Russian Demand Reduction and Treatment Services Deficient and Generally Ineffective
"The Russian government addresses demand reduction and drug abuse prevention in the State Counternarcotics Strategy. The Strategy outlines ongoing deficiencies in the demand reduction system, including insufficient medical treatment and social rehabilitation services, a shortage of specialized workers (doctors and social workers) and a shortage of centers serving drug abusers. At present, there exist only four state-run and 70 non-governmental organization (NGO) centers for rehabilitation of drug addicts. The few government-supported drug addiction treatment programs that do exist are generally ineffective, with high rates of recidivism. Most drug replacement therapies, such as methadone, are illegal in Russia, although treatment centers in St. Petersburg and Orenburg are implementing a few new models of cognitive therapy which expand the breadth of substance abuse programs and rehabilitation.

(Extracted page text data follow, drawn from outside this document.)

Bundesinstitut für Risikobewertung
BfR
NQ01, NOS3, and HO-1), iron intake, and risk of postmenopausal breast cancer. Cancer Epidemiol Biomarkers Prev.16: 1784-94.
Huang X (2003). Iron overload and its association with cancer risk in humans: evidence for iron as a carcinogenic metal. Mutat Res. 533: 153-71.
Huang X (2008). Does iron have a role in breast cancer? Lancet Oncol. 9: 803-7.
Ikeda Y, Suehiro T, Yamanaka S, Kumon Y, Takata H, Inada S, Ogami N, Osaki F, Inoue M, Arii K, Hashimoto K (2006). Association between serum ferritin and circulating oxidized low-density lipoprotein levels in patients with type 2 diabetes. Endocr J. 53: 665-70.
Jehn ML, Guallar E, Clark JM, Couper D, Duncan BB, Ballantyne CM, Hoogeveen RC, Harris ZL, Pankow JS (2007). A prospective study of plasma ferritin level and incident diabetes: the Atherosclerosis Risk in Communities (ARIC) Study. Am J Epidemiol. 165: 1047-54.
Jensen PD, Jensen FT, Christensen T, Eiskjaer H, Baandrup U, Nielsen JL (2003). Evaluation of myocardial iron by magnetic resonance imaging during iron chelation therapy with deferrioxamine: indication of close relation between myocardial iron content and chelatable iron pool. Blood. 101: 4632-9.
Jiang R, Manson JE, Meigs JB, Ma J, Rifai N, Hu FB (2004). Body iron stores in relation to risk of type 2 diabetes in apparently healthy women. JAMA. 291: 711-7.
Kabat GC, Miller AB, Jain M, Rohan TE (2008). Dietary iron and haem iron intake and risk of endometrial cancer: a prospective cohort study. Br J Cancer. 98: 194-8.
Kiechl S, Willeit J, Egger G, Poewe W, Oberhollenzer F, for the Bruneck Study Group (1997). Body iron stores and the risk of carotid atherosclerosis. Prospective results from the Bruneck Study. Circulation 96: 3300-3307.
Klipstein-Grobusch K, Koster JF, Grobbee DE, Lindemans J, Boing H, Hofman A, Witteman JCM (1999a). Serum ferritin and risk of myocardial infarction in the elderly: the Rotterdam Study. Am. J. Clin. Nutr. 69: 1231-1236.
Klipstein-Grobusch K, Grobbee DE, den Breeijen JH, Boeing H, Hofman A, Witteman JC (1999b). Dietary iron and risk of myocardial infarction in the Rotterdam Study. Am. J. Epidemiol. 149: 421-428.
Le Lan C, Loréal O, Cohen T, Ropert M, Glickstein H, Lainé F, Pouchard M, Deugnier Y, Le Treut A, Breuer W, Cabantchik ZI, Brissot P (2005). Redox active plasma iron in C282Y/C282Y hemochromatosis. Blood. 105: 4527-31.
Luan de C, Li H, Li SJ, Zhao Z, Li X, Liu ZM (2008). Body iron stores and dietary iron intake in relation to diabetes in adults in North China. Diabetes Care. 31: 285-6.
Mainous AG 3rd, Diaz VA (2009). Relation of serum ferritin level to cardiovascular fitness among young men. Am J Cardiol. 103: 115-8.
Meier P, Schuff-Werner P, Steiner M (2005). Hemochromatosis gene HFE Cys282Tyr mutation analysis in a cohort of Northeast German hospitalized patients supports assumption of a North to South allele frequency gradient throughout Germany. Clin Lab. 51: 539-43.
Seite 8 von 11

A new medication-assisted therapy study on Naltrexone abuse, supported by the United States and Russian governments, is ready for publication. The Russian Orthodox Church continues to operate approximately 40 faith-based rehabilitation centers."
United States Department of State Bureau for International Narcotics and Law Enforcement Affairs, "International Narcotics Control Strategy Report: Volume I: Drug and Chemical Control (Washington, DC: March 2013), p. 278.